Franchi (Anpi): «L'Italia di oggi regalo di una lotta di popolo» FOTO

TERAMO – «L’Italia non è un regalo degli inglesi e degli americani ma è il risultato di una lotta di popolo», questo il messaggio che il presidente dell’Anpi (Associazione nazionale partigiani d’italia) di Teramo, Antonio Franchi, vuole trasmettere alle nuove generazioni.
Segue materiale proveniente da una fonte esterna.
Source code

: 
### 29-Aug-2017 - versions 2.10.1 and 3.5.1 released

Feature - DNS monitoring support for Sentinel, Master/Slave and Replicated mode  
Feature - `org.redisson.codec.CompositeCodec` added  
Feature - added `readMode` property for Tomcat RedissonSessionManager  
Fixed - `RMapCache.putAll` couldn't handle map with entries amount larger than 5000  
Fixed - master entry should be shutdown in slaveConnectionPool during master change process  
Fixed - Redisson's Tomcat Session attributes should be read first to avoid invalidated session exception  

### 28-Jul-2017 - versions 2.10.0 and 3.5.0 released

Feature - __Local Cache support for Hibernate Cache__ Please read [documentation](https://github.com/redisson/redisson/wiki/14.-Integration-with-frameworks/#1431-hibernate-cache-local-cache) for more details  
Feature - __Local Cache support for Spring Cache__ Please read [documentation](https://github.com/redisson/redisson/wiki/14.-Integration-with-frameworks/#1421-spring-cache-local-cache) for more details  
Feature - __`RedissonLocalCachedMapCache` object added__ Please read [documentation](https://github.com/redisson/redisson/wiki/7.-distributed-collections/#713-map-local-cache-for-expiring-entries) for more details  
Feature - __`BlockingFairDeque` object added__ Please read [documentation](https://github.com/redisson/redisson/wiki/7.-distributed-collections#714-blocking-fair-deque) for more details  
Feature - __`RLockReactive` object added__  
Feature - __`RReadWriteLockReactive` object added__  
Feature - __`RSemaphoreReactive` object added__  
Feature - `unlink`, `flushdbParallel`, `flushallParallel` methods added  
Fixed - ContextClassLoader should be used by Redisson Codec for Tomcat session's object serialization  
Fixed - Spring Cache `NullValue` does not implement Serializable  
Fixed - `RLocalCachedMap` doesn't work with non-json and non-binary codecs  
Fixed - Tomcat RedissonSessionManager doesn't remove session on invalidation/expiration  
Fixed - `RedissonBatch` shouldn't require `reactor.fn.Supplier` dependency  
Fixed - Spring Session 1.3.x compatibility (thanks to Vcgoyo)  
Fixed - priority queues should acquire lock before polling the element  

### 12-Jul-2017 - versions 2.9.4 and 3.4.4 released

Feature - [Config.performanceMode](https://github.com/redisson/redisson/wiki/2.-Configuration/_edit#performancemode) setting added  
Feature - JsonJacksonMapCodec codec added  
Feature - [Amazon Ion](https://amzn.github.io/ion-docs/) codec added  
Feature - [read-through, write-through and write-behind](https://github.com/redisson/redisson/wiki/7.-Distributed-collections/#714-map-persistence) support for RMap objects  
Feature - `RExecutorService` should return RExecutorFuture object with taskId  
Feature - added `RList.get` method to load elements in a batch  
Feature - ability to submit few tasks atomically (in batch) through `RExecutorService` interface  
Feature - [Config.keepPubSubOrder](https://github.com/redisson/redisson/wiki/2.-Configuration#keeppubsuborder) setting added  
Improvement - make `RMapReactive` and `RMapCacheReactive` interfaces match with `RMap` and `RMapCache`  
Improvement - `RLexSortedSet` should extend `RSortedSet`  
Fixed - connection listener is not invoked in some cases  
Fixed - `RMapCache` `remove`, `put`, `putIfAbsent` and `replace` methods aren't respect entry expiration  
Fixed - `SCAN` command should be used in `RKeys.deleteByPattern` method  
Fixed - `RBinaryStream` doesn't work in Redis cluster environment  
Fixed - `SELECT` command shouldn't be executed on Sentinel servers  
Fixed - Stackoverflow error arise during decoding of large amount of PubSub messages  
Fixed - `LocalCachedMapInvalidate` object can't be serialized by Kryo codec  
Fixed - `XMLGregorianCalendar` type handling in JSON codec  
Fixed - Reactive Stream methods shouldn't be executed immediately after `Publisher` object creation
Struggente, toccante come accade sempre in questa ricorrenza, il ricordo dei partigiani e del loro eroico tributo alla lottà per la libertà. Franchi ha ricordato all’assise riunita in sala consiliare, davanti ai labari e agli stendardi decorati al valore, il sacrificio della battaglia Bosco Martese al Ceppo, «primo scontro in campo aperto tra l’esercito nazista e i partigiani» che inflissero al nemico gravissime perdite, costringendolo a ripiegare, «lasciando sul campo 50 morti e tanti feriti. Giovani di diverso orientamento politico – ha continuato Franchi -, diversa fede religiosa, diversa nazionalità: tutti impegnati nella riconquista della democrazia e della libertà». E significato ancor più attuale e intenso di valore democratico l’ha rivestito il passaggio delle celebrazioni alla Villa Comunale "Stefano Bandini", dove Teramo ha reso omaggio a Alberto Pepe (trucidato nel campo di concentramento di Unterluss, nel 1945, perchè si rifiutò di collaborare), a Mario Capuani (pediatra, ucciso al Ceppo dai tedeschi con un colpo alla nuca perchè si rifiutò di tradir gli altri partigiani) a Romolo Di Giovannantonio (condannato a morte dal tribunale speciale d’occupazione nel 1942).